**Extracted records**
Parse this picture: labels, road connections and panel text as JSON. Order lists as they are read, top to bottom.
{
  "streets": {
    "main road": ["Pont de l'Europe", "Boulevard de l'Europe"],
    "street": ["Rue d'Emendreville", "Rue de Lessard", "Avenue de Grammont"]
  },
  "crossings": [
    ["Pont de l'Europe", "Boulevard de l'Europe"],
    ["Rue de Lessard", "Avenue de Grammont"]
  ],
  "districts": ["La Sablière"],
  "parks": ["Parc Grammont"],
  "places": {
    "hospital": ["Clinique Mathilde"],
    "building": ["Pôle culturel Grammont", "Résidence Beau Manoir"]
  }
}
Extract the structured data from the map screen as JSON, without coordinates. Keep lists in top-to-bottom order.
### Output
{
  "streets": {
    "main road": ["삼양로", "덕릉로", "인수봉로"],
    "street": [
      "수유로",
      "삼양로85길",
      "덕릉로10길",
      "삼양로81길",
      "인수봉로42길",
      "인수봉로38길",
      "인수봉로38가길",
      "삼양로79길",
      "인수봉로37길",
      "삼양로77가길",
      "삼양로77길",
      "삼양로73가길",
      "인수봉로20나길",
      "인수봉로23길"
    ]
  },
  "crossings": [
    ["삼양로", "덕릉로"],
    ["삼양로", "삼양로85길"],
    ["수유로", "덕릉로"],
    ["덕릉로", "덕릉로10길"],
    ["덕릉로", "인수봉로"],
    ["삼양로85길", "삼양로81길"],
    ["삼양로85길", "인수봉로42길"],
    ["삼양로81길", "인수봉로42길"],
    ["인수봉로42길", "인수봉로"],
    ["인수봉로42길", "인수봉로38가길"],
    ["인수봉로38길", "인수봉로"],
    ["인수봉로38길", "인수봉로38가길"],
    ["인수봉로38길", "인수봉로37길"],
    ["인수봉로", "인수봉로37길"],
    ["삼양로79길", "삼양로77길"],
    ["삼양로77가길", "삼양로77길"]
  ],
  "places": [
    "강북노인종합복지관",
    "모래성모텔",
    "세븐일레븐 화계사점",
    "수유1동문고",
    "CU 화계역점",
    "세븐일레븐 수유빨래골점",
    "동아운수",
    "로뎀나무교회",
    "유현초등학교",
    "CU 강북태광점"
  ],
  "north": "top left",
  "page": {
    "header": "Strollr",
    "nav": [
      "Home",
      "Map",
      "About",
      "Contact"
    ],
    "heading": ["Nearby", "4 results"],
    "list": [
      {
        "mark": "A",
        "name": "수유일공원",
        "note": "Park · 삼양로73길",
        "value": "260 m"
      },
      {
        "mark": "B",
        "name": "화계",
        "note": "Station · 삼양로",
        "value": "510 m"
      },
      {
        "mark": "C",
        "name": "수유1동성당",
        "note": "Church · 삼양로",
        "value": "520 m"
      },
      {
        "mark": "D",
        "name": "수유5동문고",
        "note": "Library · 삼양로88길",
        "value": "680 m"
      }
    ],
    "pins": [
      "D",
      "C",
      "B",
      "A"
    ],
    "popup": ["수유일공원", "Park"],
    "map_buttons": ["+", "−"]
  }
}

**Requirement**
Set every entry down once more, exactly as written above.

**Answer space**
Parse this picture: labels, road connections and panel text as JSON. Order lists as they are read, top to bottom.
{
  "streets": {
    "main road": ["Pont de l'Europe", "Boulevard de l'Europe"],
    "street": ["Rue d'Emendreville", "Rue de Lessard", "Avenue de Grammont"]
  },
  "crossings": [
    ["Pont de l'Europe", "Boulevard de l'Europe"],
    ["Rue de Lessard", "Avenue de Grammont"]
  ],
  "districts": ["La Sablière"],
  "parks": ["Parc Grammont"],
  "places": {
    "hospital": ["Clinique Mathilde"],
    "building": ["Pôle culturel Grammont", "Résidence Beau Manoir"]
  }
}
Extract the structured data from the map screen as JSON, without coordinates. Keep lists in top-to-bottom order.
### Output
{
  "streets": {
    "main road": ["삼양로", "덕릉로", "인수봉로"],
    "street": [
      "수유로",
      "삼양로85길",
      "덕릉로10길",
      "삼양로81길",
      "인수봉로42길",
      "인수봉로38길",
      "인수봉로38가길",
      "삼양로79길",
      "인수봉로37길",
      "삼양로77가길",
      "삼양로77길",
      "삼양로73가길",
      "인수봉로20나길",
      "인수봉로23길"
    ]
  },
  "crossings": [
    ["삼양로", "덕릉로"],
    ["삼양로", "삼양로85길"],
    ["수유로", "덕릉로"],
    ["덕릉로", "덕릉로10길"],
    ["덕릉로", "인수봉로"],
    ["삼양로85길", "삼양로81길"],
    ["삼양로85길", "인수봉로42길"],
    ["삼양로81길", "인수봉로42길"],
    ["인수봉로42길", "인수봉로"],
    ["인수봉로42길", "인수봉로38가길"],
    ["인수봉로38길", "인수봉로"],
    ["인수봉로38길", "인수봉로38가길"],
    ["인수봉로38길", "인수봉로37길"],
    ["인수봉로", "인수봉로37길"],
    ["삼양로79길", "삼양로77길"],
    ["삼양로77가길", "삼양로77길"]
  ],
  "places": [
    "강북노인종합복지관",
    "모래성모텔",
    "세븐일레븐 화계사점",
    "수유1동문고",
    "CU 화계역점",
    "세븐일레븐 수유빨래골점",
    "동아운수",
    "로뎀나무교회",
    "유현초등학교",
    "CU 강북태광점"
  ],
  "north": "top left",
  "page": {
    "header": "Strollr",
    "nav": [
      "Home",
      "Map",
      "About",
      "Contact"
    ],
    "heading": ["Nearby", "4 results"],
    "list": [
      {
        "mark": "A",
        "name": "수유일공원",
        "note": "Park · 삼양로73길",
        "value": "260 m"
      },
      {
        "mark": "B",
        "name": "화계",
        "note": "Station · 삼양로",
        "value": "510 m"
      },
      {
        "mark": "C",
        "name": "수유1동성당",
        "note": "Church · 삼양로",
        "value": "520 m"
      },
      {
        "mark": "D",
        "name": "수유5동문고",
        "note": "Library · 삼양로88길",
        "value": "680 m"
      }
    ],
    "pins": [
      "D",
      "C",
      "B",
      "A"
    ],
    "popup": ["수유일공원", "Park"],
    "map_buttons": ["+", "−"]
  }
}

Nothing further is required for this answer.